Hi Antoine,
>> "I also think resizing channels can be done fairly effectively
>off-chain
>with hierarchical channels [1] (and even better with hierarchical channels
>within timeout-trees)".
>Yes, transactional scaling of Lightning (i.e how many transfers can be
>performed off-chain per on-chain transaction) sounds good at first sight,
>though in practice liquidity unbalance due to asymmetries in liquidity
>flows among counterparties is a bottleneck. Note, how the on-chain
>splicing for LSP spec upgrade improves on this dimension and where
>"resizing" or "pool rebalancing" aims to keep this off-chain.
Yes, and note that with hierarchical channels you can use HTLCs to send
Lightning channel capacity over the Lightning network [1], thus performing
channel resizing off-chain between channels that aren't in the same pool.
>> "With these proposals, it's possible to dramatically limit the
>interactivity".
>Yes, from my rough understanding of timeout-trees and channel resizing, it
>sounds to suffer from the same issue as Jeremy radix-tree's proposal or
>Christian OG channel factory, namely the lack of fault-tolerance when one
>of the casual user or end of tree balance owner aims to go on-chain. The
>fragmentation cost sounds to be borne by all the users located in the tree
>branch. Note fault-tolerance is one of the key payment pool design goals to
>advance over factories.

→ **Things to do**
1 > In the email about Lightning channels, what does the writer say HTLCs can be used to send over the Lightning network when hierarchical channels are used?
2 > Write out the passage of the email about Lightning channels between "Yes, and note" and "the same pool.", inclusive.
The lines that come after the email play no role in the tasks.

→ **Dataset excerpt**
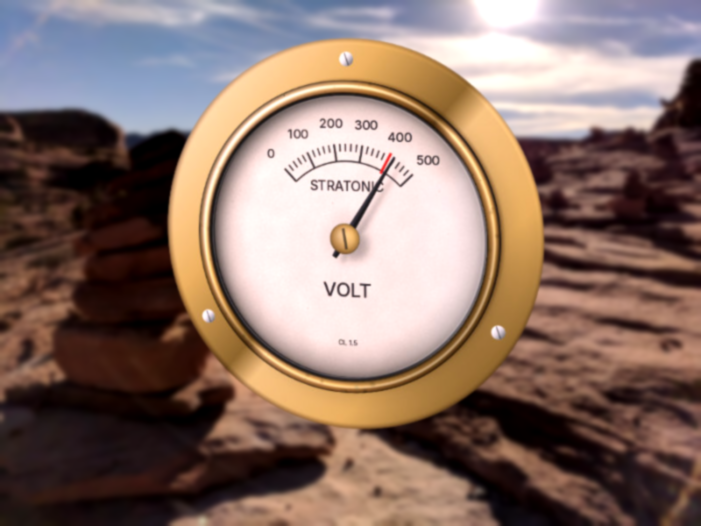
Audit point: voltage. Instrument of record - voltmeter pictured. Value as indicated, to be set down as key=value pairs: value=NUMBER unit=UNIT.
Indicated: value=420 unit=V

→ **Task-by-task answers**
1 > Lightning channel capacity.

2 >
Yes, and note that with hierarchical channels you can use HTLCs to send
Lightning channel capacity over the Lightning network [1], thus performing
channel resizing off-chain between channels that aren't in the same pool.